Dec 06, 2012– Reykjavik, Iceland (Techreleased) – Boeing and Icelandair announced a commitment today for 12 737 MAXs, valued at more than $1.2 billion at list prices. The commitment by the Icelandic carrier includes 737 MAX 8s and 9s. Boeing looks forward to working with Icelandair to finalize the details, at which time the order will be posted as a firm order to the Boeing Orders & Deliveries website.
“This commitment is the result of our research into what aircraft manufacturers have on offer to help us strengthen and grow our fleet and our network towards the future,” said Bjorgolfur Johannsson, Icelandair Group president and CEO. “We have had a successful relationship with Boeing for decades and we are pleased to continue our cooperation for years to come.”

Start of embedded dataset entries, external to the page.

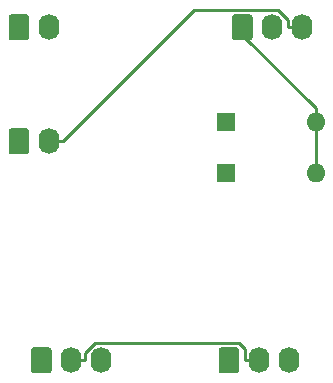
<source format=gbr>
G04 #@! TF.GenerationSoftware,KiCad,Pcbnew,(5.1.5-0-10_14)*
G04 #@! TF.CreationDate,2021-03-15T05:53:21+10:00*
G04 #@! TF.ProjectId,OH - Left Console - 8 - LOX Indicator,4f48202d-204c-4656-9674-20436f6e736f,rev?*
G04 #@! TF.SameCoordinates,Original*
G04 #@! TF.FileFunction,Copper,L2,Bot*
G04 #@! TF.FilePolarity,Positive*
%FSLAX46Y46*%
G04 Gerber Fmt 4.6, Leading zero omitted, Abs format (unit mm)*
G04 Created by KiCad (PCBNEW (5.1.5-0-10_14)) date 2021-03-15 05:53:21*
%MOMM*%
%LPD*%
G04 APERTURE LIST*
%ADD10O,1.740000X2.200000*%
%ADD11C,0.100000*%
%ADD12O,1.600000X1.600000*%
%ADD13R,1.600000X1.600000*%
%ADD14C,0.250000*%
G04 APERTURE END LIST*
D10*
X131953000Y-95123000D03*
G04 #@! TA.AperFunction,ComponentPad*
D11*
G36*
X130057505Y-94024204D02*
G01*
X130081773Y-94027804D01*
X130105572Y-94033765D01*
X130128671Y-94042030D01*
X130150850Y-94052520D01*
X130171893Y-94065132D01*
X130191599Y-94079747D01*
X130209777Y-94096223D01*
X130226253Y-94114401D01*
X130240868Y-94134107D01*
X130253480Y-94155150D01*
X130263970Y-94177329D01*
X130272235Y-94200428D01*
X130278196Y-94224227D01*
X130281796Y-94248495D01*
X130283000Y-94272999D01*
X130283000Y-95973001D01*
X130281796Y-95997505D01*
X130278196Y-96021773D01*
X130272235Y-96045572D01*
X130263970Y-96068671D01*
X130253480Y-96090850D01*
X130240868Y-96111893D01*
X130226253Y-96131599D01*
X130209777Y-96149777D01*
X130191599Y-96166253D01*
X130171893Y-96180868D01*
X130150850Y-96193480D01*
X130128671Y-96203970D01*
X130105572Y-96212235D01*
X130081773Y-96218196D01*
X130057505Y-96221796D01*
X130033001Y-96223000D01*
X128792999Y-96223000D01*
X128768495Y-96221796D01*
X128744227Y-96218196D01*
X128720428Y-96212235D01*
X128697329Y-96203970D01*
X128675150Y-96193480D01*
X128654107Y-96180868D01*
X128634401Y-96166253D01*
X128616223Y-96149777D01*
X128599747Y-96131599D01*
X128585132Y-96111893D01*
X128572520Y-96090850D01*
X128562030Y-96068671D01*
X128553765Y-96045572D01*
X128547804Y-96021773D01*
X128544204Y-95997505D01*
X128543000Y-95973001D01*
X128543000Y-94272999D01*
X128544204Y-94248495D01*
X128547804Y-94224227D01*
X128553765Y-94200428D01*
X128562030Y-94177329D01*
X128572520Y-94155150D01*
X128585132Y-94134107D01*
X128599747Y-94114401D01*
X128616223Y-94096223D01*
X128634401Y-94079747D01*
X128654107Y-94065132D01*
X128675150Y-94052520D01*
X128697329Y-94042030D01*
X128720428Y-94033765D01*
X128744227Y-94027804D01*
X128768495Y-94024204D01*
X128792999Y-94023000D01*
X130033001Y-94023000D01*
X130057505Y-94024204D01*
G37*
G04 #@! TD.AperFunction*
D10*
X131953000Y-85471000D03*
G04 #@! TA.AperFunction,ComponentPad*
D11*
G36*
X130057505Y-84372204D02*
G01*
X130081773Y-84375804D01*
X130105572Y-84381765D01*
X130128671Y-84390030D01*
X130150850Y-84400520D01*
X130171893Y-84413132D01*
X130191599Y-84427747D01*
X130209777Y-84444223D01*
X130226253Y-84462401D01*
X130240868Y-84482107D01*
X130253480Y-84503150D01*
X130263970Y-84525329D01*
X130272235Y-84548428D01*
X130278196Y-84572227D01*
X130281796Y-84596495D01*
X130283000Y-84620999D01*
X130283000Y-86321001D01*
X130281796Y-86345505D01*
X130278196Y-86369773D01*
X130272235Y-86393572D01*
X130263970Y-86416671D01*
X130253480Y-86438850D01*
X130240868Y-86459893D01*
X130226253Y-86479599D01*
X130209777Y-86497777D01*
X130191599Y-86514253D01*
X130171893Y-86528868D01*
X130150850Y-86541480D01*
X130128671Y-86551970D01*
X130105572Y-86560235D01*
X130081773Y-86566196D01*
X130057505Y-86569796D01*
X130033001Y-86571000D01*
X128792999Y-86571000D01*
X128768495Y-86569796D01*
X128744227Y-86566196D01*
X128720428Y-86560235D01*
X128697329Y-86551970D01*
X128675150Y-86541480D01*
X128654107Y-86528868D01*
X128634401Y-86514253D01*
X128616223Y-86497777D01*
X128599747Y-86479599D01*
X128585132Y-86459893D01*
X128572520Y-86438850D01*
X128562030Y-86416671D01*
X128553765Y-86393572D01*
X128547804Y-86369773D01*
X128544204Y-86345505D01*
X128543000Y-86321001D01*
X128543000Y-84620999D01*
X128544204Y-84596495D01*
X128547804Y-84572227D01*
X128553765Y-84548428D01*
X128562030Y-84525329D01*
X128572520Y-84503150D01*
X128585132Y-84482107D01*
X128599747Y-84462401D01*
X128616223Y-84444223D01*
X128634401Y-84427747D01*
X128654107Y-84413132D01*
X128675150Y-84400520D01*
X128697329Y-84390030D01*
X128720428Y-84381765D01*
X128744227Y-84375804D01*
X128768495Y-84372204D01*
X128792999Y-84371000D01*
X130033001Y-84371000D01*
X130057505Y-84372204D01*
G37*
G04 #@! TD.AperFunction*
D10*
X152273000Y-113665000D03*
X149733000Y-113665000D03*
G04 #@! TA.AperFunction,ComponentPad*
D11*
G36*
X147837505Y-112566204D02*
G01*
X147861773Y-112569804D01*
X147885572Y-112575765D01*
X147908671Y-112584030D01*
X147930850Y-112594520D01*
X147951893Y-112607132D01*
X147971599Y-112621747D01*
X147989777Y-112638223D01*
X148006253Y-112656401D01*
X148020868Y-112676107D01*
X148033480Y-112697150D01*
X148043970Y-112719329D01*
X148052235Y-112742428D01*
X148058196Y-112766227D01*
X148061796Y-112790495D01*
X148063000Y-112814999D01*
X148063000Y-114515001D01*
X148061796Y-114539505D01*
X148058196Y-114563773D01*
X148052235Y-114587572D01*
X148043970Y-114610671D01*
X148033480Y-114632850D01*
X148020868Y-114653893D01*
X148006253Y-114673599D01*
X147989777Y-114691777D01*
X147971599Y-114708253D01*
X147951893Y-114722868D01*
X147930850Y-114735480D01*
X147908671Y-114745970D01*
X147885572Y-114754235D01*
X147861773Y-114760196D01*
X147837505Y-114763796D01*
X147813001Y-114765000D01*
X146572999Y-114765000D01*
X146548495Y-114763796D01*
X146524227Y-114760196D01*
X146500428Y-114754235D01*
X146477329Y-114745970D01*
X146455150Y-114735480D01*
X146434107Y-114722868D01*
X146414401Y-114708253D01*
X146396223Y-114691777D01*
X146379747Y-114673599D01*
X146365132Y-114653893D01*
X146352520Y-114632850D01*
X146342030Y-114610671D01*
X146333765Y-114587572D01*
X146327804Y-114563773D01*
X146324204Y-114539505D01*
X146323000Y-114515001D01*
X146323000Y-112814999D01*
X146324204Y-112790495D01*
X146327804Y-112766227D01*
X146333765Y-112742428D01*
X146342030Y-112719329D01*
X146352520Y-112697150D01*
X146365132Y-112676107D01*
X146379747Y-112656401D01*
X146396223Y-112638223D01*
X146414401Y-112621747D01*
X146434107Y-112607132D01*
X146455150Y-112594520D01*
X146477329Y-112584030D01*
X146500428Y-112575765D01*
X146524227Y-112569804D01*
X146548495Y-112566204D01*
X146572999Y-112565000D01*
X147813001Y-112565000D01*
X147837505Y-112566204D01*
G37*
G04 #@! TD.AperFunction*
D10*
X136398000Y-113665000D03*
X133858000Y-113665000D03*
G04 #@! TA.AperFunction,ComponentPad*
D11*
G36*
X131962505Y-112566204D02*
G01*
X131986773Y-112569804D01*
X132010572Y-112575765D01*
X132033671Y-112584030D01*
X132055850Y-112594520D01*
X132076893Y-112607132D01*
X132096599Y-112621747D01*
X132114777Y-112638223D01*
X132131253Y-112656401D01*
X132145868Y-112676107D01*
X132158480Y-112697150D01*
X132168970Y-112719329D01*
X132177235Y-112742428D01*
X132183196Y-112766227D01*
X132186796Y-112790495D01*
X132188000Y-112814999D01*
X132188000Y-114515001D01*
X132186796Y-114539505D01*
X132183196Y-114563773D01*
X132177235Y-114587572D01*
X132168970Y-114610671D01*
X132158480Y-114632850D01*
X132145868Y-114653893D01*
X132131253Y-114673599D01*
X132114777Y-114691777D01*
X132096599Y-114708253D01*
X132076893Y-114722868D01*
X132055850Y-114735480D01*
X132033671Y-114745970D01*
X132010572Y-114754235D01*
X131986773Y-114760196D01*
X131962505Y-114763796D01*
X131938001Y-114765000D01*
X130697999Y-114765000D01*
X130673495Y-114763796D01*
X130649227Y-114760196D01*
X130625428Y-114754235D01*
X130602329Y-114745970D01*
X130580150Y-114735480D01*
X130559107Y-114722868D01*
X130539401Y-114708253D01*
X130521223Y-114691777D01*
X130504747Y-114673599D01*
X130490132Y-114653893D01*
X130477520Y-114632850D01*
X130467030Y-114610671D01*
X130458765Y-114587572D01*
X130452804Y-114563773D01*
X130449204Y-114539505D01*
X130448000Y-114515001D01*
X130448000Y-112814999D01*
X130449204Y-112790495D01*
X130452804Y-112766227D01*
X130458765Y-112742428D01*
X130467030Y-112719329D01*
X130477520Y-112697150D01*
X130490132Y-112676107D01*
X130504747Y-112656401D01*
X130521223Y-112638223D01*
X130539401Y-112621747D01*
X130559107Y-112607132D01*
X130580150Y-112594520D01*
X130602329Y-112584030D01*
X130625428Y-112575765D01*
X130649227Y-112569804D01*
X130673495Y-112566204D01*
X130697999Y-112565000D01*
X131938001Y-112565000D01*
X131962505Y-112566204D01*
G37*
G04 #@! TD.AperFunction*
D10*
X153416000Y-85471000D03*
X150876000Y-85471000D03*
G04 #@! TA.AperFunction,ComponentPad*
D11*
G36*
X148980505Y-84372204D02*
G01*
X149004773Y-84375804D01*
X149028572Y-84381765D01*
X149051671Y-84390030D01*
X149073850Y-84400520D01*
X149094893Y-84413132D01*
X149114599Y-84427747D01*
X149132777Y-84444223D01*
X149149253Y-84462401D01*
X149163868Y-84482107D01*
X149176480Y-84503150D01*
X149186970Y-84525329D01*
X149195235Y-84548428D01*
X149201196Y-84572227D01*
X149204796Y-84596495D01*
X149206000Y-84620999D01*
X149206000Y-86321001D01*
X149204796Y-86345505D01*
X149201196Y-86369773D01*
X149195235Y-86393572D01*
X149186970Y-86416671D01*
X149176480Y-86438850D01*
X149163868Y-86459893D01*
X149149253Y-86479599D01*
X149132777Y-86497777D01*
X149114599Y-86514253D01*
X149094893Y-86528868D01*
X149073850Y-86541480D01*
X149051671Y-86551970D01*
X149028572Y-86560235D01*
X149004773Y-86566196D01*
X148980505Y-86569796D01*
X148956001Y-86571000D01*
X147715999Y-86571000D01*
X147691495Y-86569796D01*
X147667227Y-86566196D01*
X147643428Y-86560235D01*
X147620329Y-86551970D01*
X147598150Y-86541480D01*
X147577107Y-86528868D01*
X147557401Y-86514253D01*
X147539223Y-86497777D01*
X147522747Y-86479599D01*
X147508132Y-86459893D01*
X147495520Y-86438850D01*
X147485030Y-86416671D01*
X147476765Y-86393572D01*
X147470804Y-86369773D01*
X147467204Y-86345505D01*
X147466000Y-86321001D01*
X147466000Y-84620999D01*
X147467204Y-84596495D01*
X147470804Y-84572227D01*
X147476765Y-84548428D01*
X147485030Y-84525329D01*
X147495520Y-84503150D01*
X147508132Y-84482107D01*
X147522747Y-84462401D01*
X147539223Y-84444223D01*
X147557401Y-84427747D01*
X147577107Y-84413132D01*
X147598150Y-84400520D01*
X147620329Y-84390030D01*
X147643428Y-84381765D01*
X147667227Y-84375804D01*
X147691495Y-84372204D01*
X147715999Y-84371000D01*
X148956001Y-84371000D01*
X148980505Y-84372204D01*
G37*
G04 #@! TD.AperFunction*
D12*
X154559000Y-97790000D03*
D13*
X146939000Y-97790000D03*
D12*
X154559000Y-93472000D03*
D13*
X146939000Y-93472000D03*
D14*
X154559000Y-93472000D02*
X154559000Y-92346700D01*
X154559000Y-92346700D02*
X148336000Y-86123700D01*
X148336000Y-86123700D02*
X148336000Y-85471000D01*
X154559000Y-93472000D02*
X154559000Y-97790000D01*
X131953000Y-95123000D02*
X133148300Y-95123000D01*
X153416000Y-85471000D02*
X152220700Y-85471000D01*
X152220700Y-85471000D02*
X152220700Y-84873400D01*
X152220700Y-84873400D02*
X151386300Y-84039000D01*
X151386300Y-84039000D02*
X144232300Y-84039000D01*
X144232300Y-84039000D02*
X133148300Y-95123000D01*
X149733000Y-113665000D02*
X148537700Y-113665000D01*
X133858000Y-113665000D02*
X135053300Y-113665000D01*
X135053300Y-113665000D02*
X135053300Y-113067300D01*
X135053300Y-113067300D02*
X135896500Y-112224100D01*
X135896500Y-112224100D02*
X148068000Y-112224100D01*
X148068000Y-112224100D02*
X148537700Y-112693800D01*
X148537700Y-112693800D02*
X148537700Y-113665000D01*
M02*

</source>
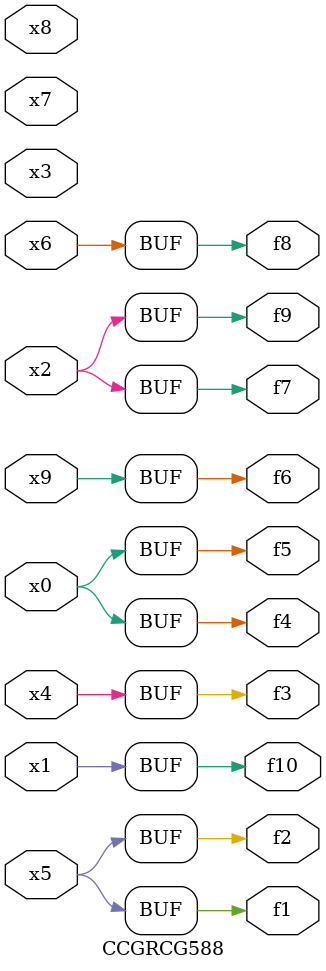
<source format=v>
module CCGRCG588(
	input x0, x1, x2, x3, x4, x5, x6, x7, x8, x9,
	output f1, f2, f3, f4, f5, f6, f7, f8, f9, f10
);
	assign f1 = x5;
	assign f2 = x5;
	assign f3 = x4;
	assign f4 = x0;
	assign f5 = x0;
	assign f6 = x9;
	assign f7 = x2;
	assign f8 = x6;
	assign f9 = x2;
	assign f10 = x1;
endmodule

</source>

The 737 MAX is a new-engine variant of the world’s best-selling airplane and builds on the strengths of today’s Next-Generation 737. The 737 MAX incorporates the latest-technology CFM International LEAP-1B engines to deliver the highest efficiency, reliability and passenger comfort in the single-aisle market. Airlines operating the 737 MAX will see a 13 percent fuel-use improvement over today’s most fuel-efficient single-aisle airplanes.
“Over the past decades, Icelandair has successfully utilized its all-Boeing 757 fleet to establish its Reykjavik-based hub as an important gateway between Europe and North America,” said Todd Nelp, vice president of European Sales, Boeing Commercial Airplanes. “The introduction of the 737 MAX to Icelandair’s operation will complement its existing 757 fleet and ensure the carrier’s continued expansion across both continents, offering significant fuel saving with unrivaled passenger comfort.”
The 737 MAX also features the new Boeing Sky Interior. The sleek interior boasts modern lines, a spacious cabin with more headroom and LED lighting that offers vibrant color options.
Icelandair Group currently operates an all-Boeing fleet of 23 757 airplanes for both its passenger and cargo operations. The Icelandic carrier has used the geographical location of its Reykjavik-based hub mid-way between North America and Europe, as an opportunity to build an ever-growing network of more than 25 international destinations.